The American Jobs Conference is underway right now and let me tell you, the conversation is vigorous.
I don’t know how many participants the conference has, but the tweet stream is moving fast, especially at the start, when the tweetnote speaker, Republican presidential candidate and former Minnesota Gov. Tim Pawlenty, started tweeting.
His 16-tweet conference opener was a Twitter first. Not only because he was the first presidential candidate to keynote a conference via Twitter, but also because conference organizers say it’s the first conference to be conducted entirely via Twitter’s short messaging.
Being a first didn’t count for much among the conference followers (#Jobs4US) who took Pawlenty to task for delivering a political address and challenged his record when he was governor. This one got loads of retweets: “Number of ppl that can fit in the Metrodome (home of the MN Twins): 64,000. Number of jobs created by @timpawlenty: 6,200.#jobs4US”
Things picked up when he got to answering questions.
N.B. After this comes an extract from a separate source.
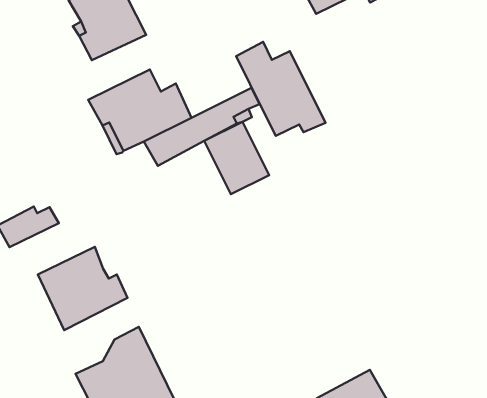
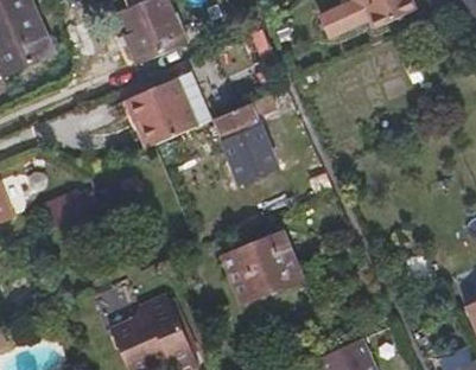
building: [236,42,325,136] -> none
building: [38,247,128,330] -> none
building: none -> [223,234,298,299]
Tweeted one participant, Oh! @TimPawlenty is answering questions on #jobs4US — this is much more interesting than the speech. I hope it lasts a bit.”
It did, briefly. Pawlenty took a handful of questions, answering most with some variant of this: “My priority is getting the economy moving again — we must create jobs by cutting taxes, and controlling spending.”
For the record, I tracked down a few of the tweeters and found staffers from Pawlenty’s primary opponents online and a few Democrat staffers, too. But whatever your politics, the next sessions were laser-focused on offering job seekers advice and helping them with problems as specific as how to go about approaching your network contacts for help.
That one, to Career Diva Eve Tahmincioglu, got this answer:
reaching out to someone on twitter who really doesn’t know who the heck you are is dumb
start by contacting your inner networking circle, those people who know you, your work, and most importantly…
..reach out to people you know like you. please! i hear horror stories about references that end up dooming job seekers
The followers in this sessions, currently underway, retweeted that advice asking such follow-ups as what to do when you don’t have a big network, and how to get people who do know you into your network. Tahmincioglu, the session leader, is getting plenty of help from recruiters and experienced job seekers, who are responding to questions as soon as they get asked.
“Why not help out at a local business chamber or at your child’s school – even form your own networking group,” was one suggestion for a seeker who’s network, they said, is fairly thin.
You can find the conference agenda here. I suggest using the interface you’ll find on the site, as it’s easier than going directly to Twitter. The American Jobs Conference, which I discussed in a post last week that also talked about tomorrow’s nationwide virtual career fair, is sponsored by TweetMyJobs and CareerArc Group, which acquired the jobs distribution service earlier this year.